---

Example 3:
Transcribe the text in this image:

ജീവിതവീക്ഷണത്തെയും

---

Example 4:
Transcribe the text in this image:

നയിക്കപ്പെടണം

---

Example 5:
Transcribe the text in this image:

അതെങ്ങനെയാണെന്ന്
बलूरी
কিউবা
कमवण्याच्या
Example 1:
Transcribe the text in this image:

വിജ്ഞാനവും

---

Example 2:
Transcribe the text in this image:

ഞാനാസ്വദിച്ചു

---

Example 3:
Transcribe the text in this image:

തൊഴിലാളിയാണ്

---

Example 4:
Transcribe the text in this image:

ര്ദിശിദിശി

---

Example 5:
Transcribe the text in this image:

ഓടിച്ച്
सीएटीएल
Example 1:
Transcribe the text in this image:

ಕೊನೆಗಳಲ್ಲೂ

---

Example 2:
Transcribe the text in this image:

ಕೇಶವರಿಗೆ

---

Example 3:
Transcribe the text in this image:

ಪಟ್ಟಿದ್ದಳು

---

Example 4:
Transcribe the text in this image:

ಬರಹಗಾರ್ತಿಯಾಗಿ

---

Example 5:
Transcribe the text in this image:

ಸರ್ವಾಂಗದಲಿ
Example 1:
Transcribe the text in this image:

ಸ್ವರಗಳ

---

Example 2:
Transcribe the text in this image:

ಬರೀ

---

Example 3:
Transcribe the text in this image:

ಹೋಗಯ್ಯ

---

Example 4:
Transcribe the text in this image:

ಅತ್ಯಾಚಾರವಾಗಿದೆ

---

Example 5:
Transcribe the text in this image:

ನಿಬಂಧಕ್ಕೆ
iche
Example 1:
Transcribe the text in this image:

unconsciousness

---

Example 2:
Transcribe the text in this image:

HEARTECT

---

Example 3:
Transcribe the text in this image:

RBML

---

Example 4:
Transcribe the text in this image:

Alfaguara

____

◆ **CHALLENGE**
Repeat each line of the material above, reproducing every character without change.

◆ **ANSWER TO THIS EXERCISE**
---

Example 3:
Transcribe the text in this image:

ജീവിതവീക്ഷണത്തെയും

---

Example 4:
Transcribe the text in this image:

നയിക്കപ്പെടണം

---

Example 5:
Transcribe the text in this image:

അതെങ്ങനെയാണെന്ന്
बलूरी
কিউবা
कमवण्याच्या
Example 1:
Transcribe the text in this image:

വിജ്ഞാനവും

---

Example 2:
Transcribe the text in this image:

ഞാനാസ്വദിച്ചു

---

Example 3:
Transcribe the text in this image:

തൊഴിലാളിയാണ്

---

Example 4:
Transcribe the text in this image:

ര്ദിശിദിശി

---

Example 5:
Transcribe the text in this image:

ഓടിച്ച്
सीएटीएल
Example 1:
Transcribe the text in this image:

ಕೊನೆಗಳಲ್ಲೂ

---

Example 2:
Transcribe the text in this image:

ಕೇಶವರಿಗೆ

---

Example 3:
Transcribe the text in this image:

ಪಟ್ಟಿದ್ದಳು

---

Example 4:
Transcribe the text in this image:

ಬರಹಗಾರ್ತಿಯಾಗಿ

---

Example 5:
Transcribe the text in this image:

ಸರ್ವಾಂಗದಲಿ
Example 1:
Transcribe the text in this image:

ಸ್ವರಗಳ

---

Example 2:
Transcribe the text in this image:

ಬರೀ

---

Example 3:
Transcribe the text in this image:

ಹೋಗಯ್ಯ

---

Example 4:
Transcribe the text in this image:

ಅತ್ಯಾಚಾರವಾಗಿದೆ

---

Example 5:
Transcribe the text in this image:

ನಿಬಂಧಕ್ಕೆ
iche
Example 1:
Transcribe the text in this image:

unconsciousness

---

Example 2:
Transcribe the text in this image:

HEARTECT

---

Example 3:
Transcribe the text in this image:

RBML

---

Example 4:
Transcribe the text in this image:

Alfaguara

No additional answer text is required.